State secrets, information freedom, and technology’s contentious role in democracy will be probed by three UW–Madison professors Thursday, Feb. 10 at the Wisconsin Institutes for Discovery.

“WikiLeaks: Where Do You Stand?” will feature the interdisciplinary panel of communication arts professor Robert Glenn Howard, English professor Anne McClintock and journalism and mass communications professor Lewis Friedland at 5:30 p.m. Moderated by Wisconsin Public Radio’s Steve Paulson, the event is free and open to the public.

“The panelists are likely to address the history of leaks, from the Pentagon Papers to the Zimmerman Telegram, and their effect on diplomacy,” says Mary Ellen Gabriel, marketing and outreach manager at the Center for the Humanities. “Questions involve journalism ethics and the idea of ‘techno-blowback,’ or the unanticipated ripples created by new, fast-moving technology in times of war and other catastrophe.”

The Web site and media organization WikiLeaks was founded in 2006 by 39-year-old Australian Julian Assange, who sought to accumulate and streamline the release of classified government and corporate documents.

Last fall, the organization exposed more than a quarter million private diplomatic cables from the U.S. State Department, messages ranging from embarrassing revelations about world leaders to more sensitive national security exchanges.
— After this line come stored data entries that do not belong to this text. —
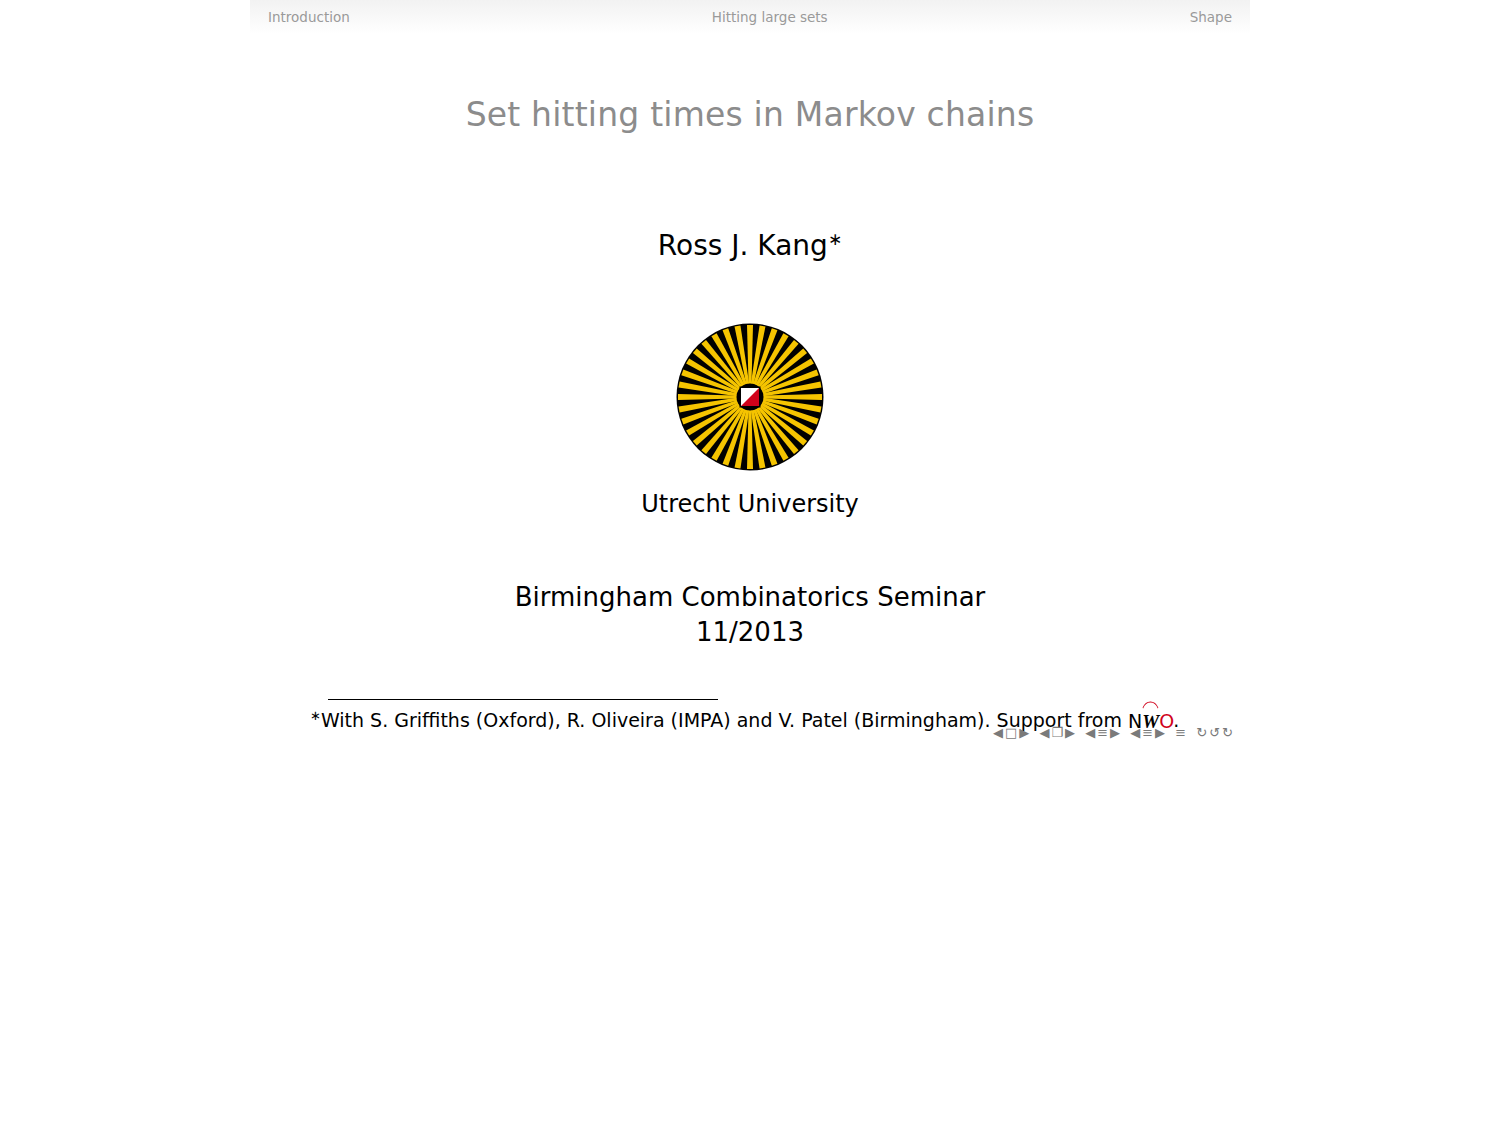Introduction
Hitting large sets
Shape
Set hitting times in Markov chains
Ross J. Kang∗
Utrecht University
Birmingham Combinatorics Seminar
11/2013
∗With S. Griffiths (Oxford), R. Oliveira (IMPA) and V. Patel (Birmingham). Support from NWO.
◀□▶ ◀❐▶ ◀≡▶ ◀≡▶ ≡ ↻↺↻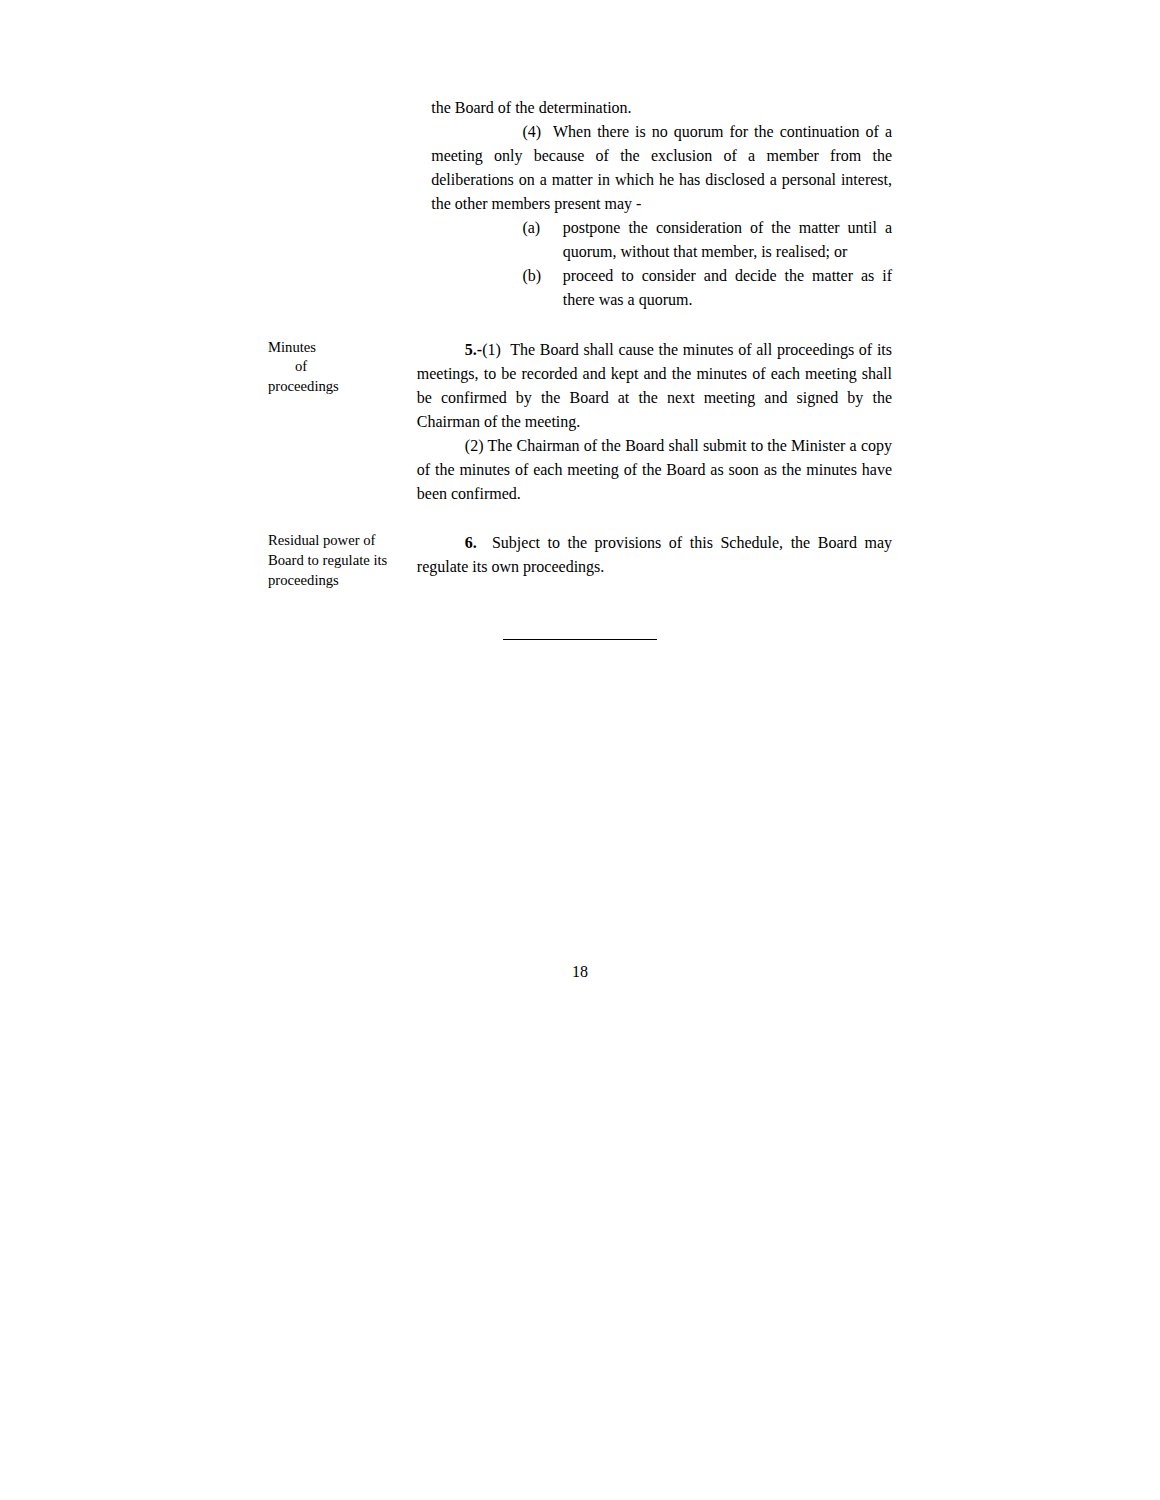the Board of the determination.
(4) When there is no quorum for the continuation of a meeting only because of the exclusion of a member from the deliberations on a matter in which he has disclosed a personal interest, the other members present may -
(a)
postpone the consideration of the matter until a quorum, without that member, is realised; or
(b)
proceed to consider and decide the matter as if there was a quorum.
Minutesofproceedings
5.-(1) The Board shall cause the minutes of all proceedings of its meetings, to be recorded and kept and the minutes of each meeting shall be confirmed by the Board at the next meeting and signed by the Chairman of the meeting.
(2) The Chairman of the Board shall submit to the Minister a copy of the minutes of each meeting of the Board as soon as the minutes have been confirmed.
Residual power of Board to regulate its proceedings
6. Subject to the provisions of this Schedule, the Board may regulate its own proceedings.
18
The group has also leaked thousands of Iraq and Afghanistan field reports.

“The fallout from WikiLeaks has shaken governments, corporations, and individuals,” Gabriel says. “It’s reverberating across academia as well, as scholars debate issues of journalism ethics, human rights, paranoia, international diplomacy, and much more.”

The discussion is part of the UW-Center for the Humanities public lecture series, “Humanities NOW,” which seeks to examine pressing contemporary issues. The Wisconsin Institutes for Discovery are located at 330 North Orchard St.